Relying heavily on the "Satanic Panic" media scare and moral panic taking place throughout the 80's (or; prior to rap music coming along to take the blame for everything), Scream Dream truly has a way of convincing you that the devil is real and that, in addition to making the "2 girls, 1 cup"and "Double Rainbow!" videos, the rascally fellow also took a few seconds away from gutting infants to make this.
Michelle Shock (Carol Carr) is the lead singer of a "heavy metal" band who is suspected by many to not only use the imagery of scary evil stuff to sell records but is, in fact, a life demon possessed...well, demon. This is made all the more evident when she bites the dick off of a fan who came by afterwards to tell her how "rad" she is.
The industry folks have to keep their image clean (and for some reason dick-eating demon sluts weren't big money makers back in the day), so they kick Michelle to the curb and quickly snatch up Jamie Summers (Melissa Moore) to take her place (cuz no one will notice that).
Shit starts getting real when a dude from the band finds out that Michelle is for realsies a demon (and she loves rock and roll). He chops her arm off, but when it starts crawling around, homeboy with the righteous perm has to stab it. And then he takes off.
Later the same day, Jamie stops by Michelle's place to steal some clothes and ends up getting possessed by the demon that was all up in Michelle. The demon wants revenge and needless to say, some folk get fucked up along the way.
To top off the greatness of penis eating and scalp clawing, there are also 3 excruciatingly overlong music sequences,
...and incredibly frightening demon make-up!

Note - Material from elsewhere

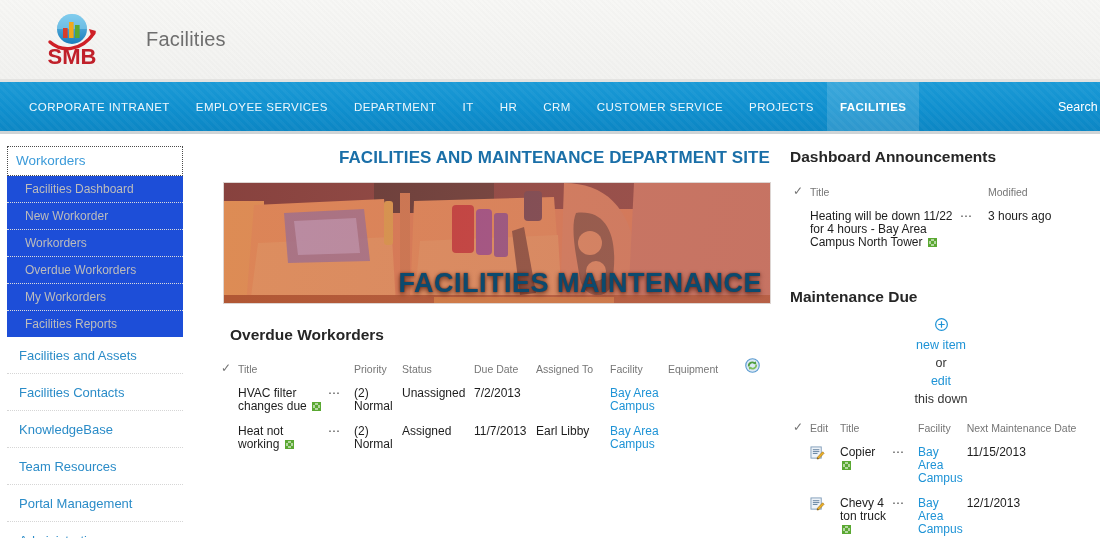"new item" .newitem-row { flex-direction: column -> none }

Overall, this movie is a mess. But, with that said, I actually recommend it. That is, if you enjoy the very fact that movies this awful exist and that companies such as SRS Cinema are ensuring that they never go away. The acting is terrible, the quality is terrible, its a 15 minute short film dragged out to over an hour, but just owning this makes me feel like a steward for generations of bad movie lovers to come. And that's pretty awesome.